Zero Dataset Chat (i.e. No-RAG Chat)
This means that the chat prompt will not use any retrieval augmented generation on any data that you have uploaded, which can be good for more creative writing, general tasks not specifically tied to your data, or if you want to compare responses from different models available in Donovan.
import requests
url = "https://api.donovan.scale.com/v1/chat"
payload = {
"model": "SCALE_LLAMA_2_13B_CHAT",
"text": "Hello",
"workspace": "<workspace ID here>"
}
headers = {
"accept": "application/json",
"content-type": "application/json",
"authorization": "Basic <encoded key>"
}
response = requests.post(url, json=payload, headers=headers)
print(response.text)
One-to-Many Dataset Chat (RAG Chat)
When passing in at least one dataset to chat against, our retrieval-backed chat infrastructure will search the documents in these dataset(s) to cite sources that the model uses to craft a fact-driven response.

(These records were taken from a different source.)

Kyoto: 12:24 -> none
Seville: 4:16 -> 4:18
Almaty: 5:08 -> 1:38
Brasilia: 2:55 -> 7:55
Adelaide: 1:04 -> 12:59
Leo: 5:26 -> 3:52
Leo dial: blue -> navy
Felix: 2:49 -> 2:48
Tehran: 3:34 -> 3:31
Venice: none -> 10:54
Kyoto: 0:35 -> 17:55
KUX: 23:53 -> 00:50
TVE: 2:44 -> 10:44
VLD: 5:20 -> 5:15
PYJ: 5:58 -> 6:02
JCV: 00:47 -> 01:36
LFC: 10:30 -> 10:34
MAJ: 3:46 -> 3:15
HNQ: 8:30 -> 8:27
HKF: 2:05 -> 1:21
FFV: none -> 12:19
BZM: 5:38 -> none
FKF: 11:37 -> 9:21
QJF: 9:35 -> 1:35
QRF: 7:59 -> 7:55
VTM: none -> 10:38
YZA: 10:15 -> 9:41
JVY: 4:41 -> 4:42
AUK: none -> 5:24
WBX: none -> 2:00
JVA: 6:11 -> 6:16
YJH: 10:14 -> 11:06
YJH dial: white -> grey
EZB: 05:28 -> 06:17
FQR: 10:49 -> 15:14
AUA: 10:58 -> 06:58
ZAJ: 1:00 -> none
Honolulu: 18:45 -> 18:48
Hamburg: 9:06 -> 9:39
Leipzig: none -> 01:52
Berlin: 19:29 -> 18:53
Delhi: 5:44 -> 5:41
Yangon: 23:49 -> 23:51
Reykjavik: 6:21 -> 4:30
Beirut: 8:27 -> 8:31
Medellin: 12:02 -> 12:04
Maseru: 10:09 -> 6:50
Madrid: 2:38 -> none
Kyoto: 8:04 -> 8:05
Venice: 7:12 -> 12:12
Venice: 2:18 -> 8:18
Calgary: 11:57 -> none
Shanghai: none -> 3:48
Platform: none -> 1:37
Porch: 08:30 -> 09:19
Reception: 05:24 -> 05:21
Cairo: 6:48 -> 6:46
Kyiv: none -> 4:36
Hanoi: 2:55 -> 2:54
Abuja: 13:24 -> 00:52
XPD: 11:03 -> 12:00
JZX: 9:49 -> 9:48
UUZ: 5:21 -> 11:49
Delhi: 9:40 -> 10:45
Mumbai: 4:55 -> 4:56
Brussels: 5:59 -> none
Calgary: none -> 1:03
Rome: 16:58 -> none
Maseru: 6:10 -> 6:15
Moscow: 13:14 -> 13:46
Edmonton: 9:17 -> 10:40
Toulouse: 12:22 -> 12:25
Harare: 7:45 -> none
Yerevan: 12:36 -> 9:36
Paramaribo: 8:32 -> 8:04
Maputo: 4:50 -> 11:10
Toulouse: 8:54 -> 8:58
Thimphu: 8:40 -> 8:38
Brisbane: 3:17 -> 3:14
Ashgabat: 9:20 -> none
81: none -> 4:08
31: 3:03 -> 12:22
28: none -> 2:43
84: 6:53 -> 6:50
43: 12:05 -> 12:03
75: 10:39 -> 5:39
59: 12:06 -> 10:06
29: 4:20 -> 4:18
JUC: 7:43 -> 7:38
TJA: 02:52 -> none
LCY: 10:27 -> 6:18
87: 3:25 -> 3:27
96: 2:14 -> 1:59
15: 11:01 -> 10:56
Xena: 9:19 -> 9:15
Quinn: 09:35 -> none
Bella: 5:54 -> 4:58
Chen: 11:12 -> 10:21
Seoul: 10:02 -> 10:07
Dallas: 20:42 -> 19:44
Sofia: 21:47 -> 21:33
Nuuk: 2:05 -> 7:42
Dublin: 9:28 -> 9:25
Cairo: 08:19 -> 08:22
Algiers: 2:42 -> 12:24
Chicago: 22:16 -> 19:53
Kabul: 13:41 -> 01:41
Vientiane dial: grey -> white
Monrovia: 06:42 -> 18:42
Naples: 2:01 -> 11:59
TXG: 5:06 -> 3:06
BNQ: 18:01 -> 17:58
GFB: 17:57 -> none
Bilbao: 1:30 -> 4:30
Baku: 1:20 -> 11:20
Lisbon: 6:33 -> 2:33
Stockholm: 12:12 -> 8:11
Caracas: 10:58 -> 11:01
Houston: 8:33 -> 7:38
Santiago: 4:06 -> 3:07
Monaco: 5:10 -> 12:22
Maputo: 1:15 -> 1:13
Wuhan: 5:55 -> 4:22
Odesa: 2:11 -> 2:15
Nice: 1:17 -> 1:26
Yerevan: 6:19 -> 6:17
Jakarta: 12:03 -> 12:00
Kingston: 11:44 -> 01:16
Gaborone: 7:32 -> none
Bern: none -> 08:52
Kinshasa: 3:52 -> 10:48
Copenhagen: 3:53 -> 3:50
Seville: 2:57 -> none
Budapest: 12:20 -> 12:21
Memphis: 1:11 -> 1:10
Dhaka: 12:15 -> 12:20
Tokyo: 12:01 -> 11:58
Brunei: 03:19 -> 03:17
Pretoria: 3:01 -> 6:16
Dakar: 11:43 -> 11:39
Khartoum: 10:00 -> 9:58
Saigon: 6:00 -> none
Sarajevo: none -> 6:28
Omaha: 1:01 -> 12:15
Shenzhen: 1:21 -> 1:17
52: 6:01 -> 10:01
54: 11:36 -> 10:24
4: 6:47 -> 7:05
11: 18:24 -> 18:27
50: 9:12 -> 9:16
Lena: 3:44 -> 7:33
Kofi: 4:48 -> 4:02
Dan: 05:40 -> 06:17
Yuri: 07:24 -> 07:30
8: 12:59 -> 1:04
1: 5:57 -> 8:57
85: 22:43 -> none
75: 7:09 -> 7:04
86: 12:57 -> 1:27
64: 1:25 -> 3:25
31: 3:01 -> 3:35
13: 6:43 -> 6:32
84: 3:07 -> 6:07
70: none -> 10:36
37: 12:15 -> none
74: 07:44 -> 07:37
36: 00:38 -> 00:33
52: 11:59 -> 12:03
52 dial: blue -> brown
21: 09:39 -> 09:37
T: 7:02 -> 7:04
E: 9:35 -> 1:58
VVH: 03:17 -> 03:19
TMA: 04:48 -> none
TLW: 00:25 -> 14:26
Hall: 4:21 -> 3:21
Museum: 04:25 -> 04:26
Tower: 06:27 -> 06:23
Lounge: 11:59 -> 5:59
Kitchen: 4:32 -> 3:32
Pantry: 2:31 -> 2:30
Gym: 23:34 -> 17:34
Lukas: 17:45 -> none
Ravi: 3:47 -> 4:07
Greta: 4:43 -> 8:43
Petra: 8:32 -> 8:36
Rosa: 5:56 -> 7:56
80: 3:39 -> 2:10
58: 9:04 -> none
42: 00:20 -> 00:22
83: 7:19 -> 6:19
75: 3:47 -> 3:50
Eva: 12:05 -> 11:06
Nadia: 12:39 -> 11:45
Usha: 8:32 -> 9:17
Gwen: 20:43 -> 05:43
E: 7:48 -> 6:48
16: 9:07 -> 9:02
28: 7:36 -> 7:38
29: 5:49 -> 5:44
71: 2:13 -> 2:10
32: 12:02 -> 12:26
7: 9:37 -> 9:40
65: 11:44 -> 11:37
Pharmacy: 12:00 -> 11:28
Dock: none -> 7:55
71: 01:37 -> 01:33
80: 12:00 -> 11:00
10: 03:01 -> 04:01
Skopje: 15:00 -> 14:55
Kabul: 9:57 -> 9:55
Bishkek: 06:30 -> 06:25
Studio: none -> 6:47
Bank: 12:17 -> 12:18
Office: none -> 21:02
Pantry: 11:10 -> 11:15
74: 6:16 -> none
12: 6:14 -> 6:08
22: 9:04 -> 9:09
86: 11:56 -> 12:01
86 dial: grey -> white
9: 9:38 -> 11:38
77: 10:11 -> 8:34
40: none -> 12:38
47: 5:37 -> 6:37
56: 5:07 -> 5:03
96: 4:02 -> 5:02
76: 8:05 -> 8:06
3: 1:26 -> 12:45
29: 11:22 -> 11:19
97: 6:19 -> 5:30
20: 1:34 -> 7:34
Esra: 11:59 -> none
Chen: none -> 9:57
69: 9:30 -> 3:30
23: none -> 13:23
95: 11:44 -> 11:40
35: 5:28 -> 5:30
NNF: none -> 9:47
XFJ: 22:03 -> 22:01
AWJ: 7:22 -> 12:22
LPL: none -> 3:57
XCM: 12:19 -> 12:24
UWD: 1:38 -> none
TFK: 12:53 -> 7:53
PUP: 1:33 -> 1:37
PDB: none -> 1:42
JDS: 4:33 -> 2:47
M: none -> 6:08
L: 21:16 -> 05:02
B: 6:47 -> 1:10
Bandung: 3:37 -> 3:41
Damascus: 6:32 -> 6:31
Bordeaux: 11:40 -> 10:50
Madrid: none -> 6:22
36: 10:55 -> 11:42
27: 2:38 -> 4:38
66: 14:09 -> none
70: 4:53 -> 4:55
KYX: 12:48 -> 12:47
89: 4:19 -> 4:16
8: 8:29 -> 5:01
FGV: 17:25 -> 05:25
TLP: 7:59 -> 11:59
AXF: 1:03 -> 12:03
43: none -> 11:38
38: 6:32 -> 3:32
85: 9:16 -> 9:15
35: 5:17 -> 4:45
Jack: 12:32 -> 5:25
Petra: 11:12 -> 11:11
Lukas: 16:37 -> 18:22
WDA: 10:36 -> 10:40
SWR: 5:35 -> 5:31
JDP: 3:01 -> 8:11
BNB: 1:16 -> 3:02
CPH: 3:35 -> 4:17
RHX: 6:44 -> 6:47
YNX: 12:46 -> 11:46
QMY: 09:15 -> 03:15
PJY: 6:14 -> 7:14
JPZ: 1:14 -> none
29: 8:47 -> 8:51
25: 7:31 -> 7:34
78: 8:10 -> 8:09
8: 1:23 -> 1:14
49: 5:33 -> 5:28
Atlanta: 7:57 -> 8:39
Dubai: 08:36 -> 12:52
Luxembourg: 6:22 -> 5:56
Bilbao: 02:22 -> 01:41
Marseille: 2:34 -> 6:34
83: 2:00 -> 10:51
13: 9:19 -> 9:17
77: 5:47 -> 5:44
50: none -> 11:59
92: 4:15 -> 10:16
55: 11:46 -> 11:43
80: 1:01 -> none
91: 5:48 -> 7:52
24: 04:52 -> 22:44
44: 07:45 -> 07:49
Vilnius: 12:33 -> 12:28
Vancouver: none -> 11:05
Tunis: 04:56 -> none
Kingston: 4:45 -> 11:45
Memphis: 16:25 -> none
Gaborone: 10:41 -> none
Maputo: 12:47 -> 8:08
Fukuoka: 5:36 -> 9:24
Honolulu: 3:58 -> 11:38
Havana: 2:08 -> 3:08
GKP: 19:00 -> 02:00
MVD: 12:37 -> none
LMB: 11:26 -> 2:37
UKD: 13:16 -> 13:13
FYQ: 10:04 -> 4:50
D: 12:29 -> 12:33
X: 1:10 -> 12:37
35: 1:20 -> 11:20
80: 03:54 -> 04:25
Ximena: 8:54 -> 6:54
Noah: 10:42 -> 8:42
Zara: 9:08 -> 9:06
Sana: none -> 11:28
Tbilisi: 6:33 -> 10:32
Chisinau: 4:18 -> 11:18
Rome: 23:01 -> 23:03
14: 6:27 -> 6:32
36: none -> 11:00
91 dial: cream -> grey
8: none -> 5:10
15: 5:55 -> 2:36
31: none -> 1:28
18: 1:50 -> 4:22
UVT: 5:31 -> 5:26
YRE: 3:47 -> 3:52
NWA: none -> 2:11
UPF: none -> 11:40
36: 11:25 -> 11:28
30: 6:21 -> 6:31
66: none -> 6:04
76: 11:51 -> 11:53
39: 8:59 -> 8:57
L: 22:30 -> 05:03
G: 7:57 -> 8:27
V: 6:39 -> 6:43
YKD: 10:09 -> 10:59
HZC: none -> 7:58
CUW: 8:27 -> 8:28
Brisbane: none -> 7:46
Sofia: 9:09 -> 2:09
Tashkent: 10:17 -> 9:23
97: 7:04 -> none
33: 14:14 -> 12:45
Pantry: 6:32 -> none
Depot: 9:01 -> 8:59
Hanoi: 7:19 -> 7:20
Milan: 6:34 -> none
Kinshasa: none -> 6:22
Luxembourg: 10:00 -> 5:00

url = "https://api.donovan.scale.com/v1/chat"
payload = {
"model": "SCALE_LLAMA_2_13B_CHAT",
"text": "Tell me about the Finance team's best practices",
"workspace": "workspace_id_here",
"datasets": ["dataset_1_id_here", "dataset_2_id_here"]
}
headers = {
"accept": "application/json",
"content-type": "application/json"
}
response = requests.post(url, json=payload, headers=headers, auth=basic)
Add Chat History through Threads
If you want to hold chat history to capture multiple messages between you and the model, you can utilize threads
mentioned in Threads. In efforts to do this, you can create a thread to pass to the API call above.
Create Thread Create Chat Thread
import requests
url = "https://api.donovan.scale.com/v1/threads"
payload = {
"workspace": "nf4zjsur1zgqu7u3oyt6cb6r",
"publicName": "My Public API thread",
"datasets": ["irgtf3o10x552nmxoyxlqp9c"]
}
headers = {
"accept": "application/json",
"content-type": "application/json",
"authorization": "Basic bGl2ZV83NGJmNDY2NzllNDk0MThiOWVhOTVhOWM0NDhmYWUyZDo="
}
response = requests.post(url, json=payload, headers=headers)
print(response.text)
Create a chat message in a thread
url = "https://api.donovan.scale.com/v1/threads"
payload = {
"model": "SCALE_LLAMA_2_13B_CHAT",
"datasets": ["{dataset_1_id_here}", "{dataset_2_id_here}"],
"workspace": "{workspace_id_here}",
"thread": "{thread_id_here}"
}
headers = {
"accept": "application/json",
"content-type": "application/json"
}
response = requests.post(url, json=payload, headers=headers, auth=basic)
Parsing Citations from the Response
Donovan utilizes span citations to denote the start and end of the chunks that were cited from a particular source in your data. The citation ID maps to a fragment in the chat response.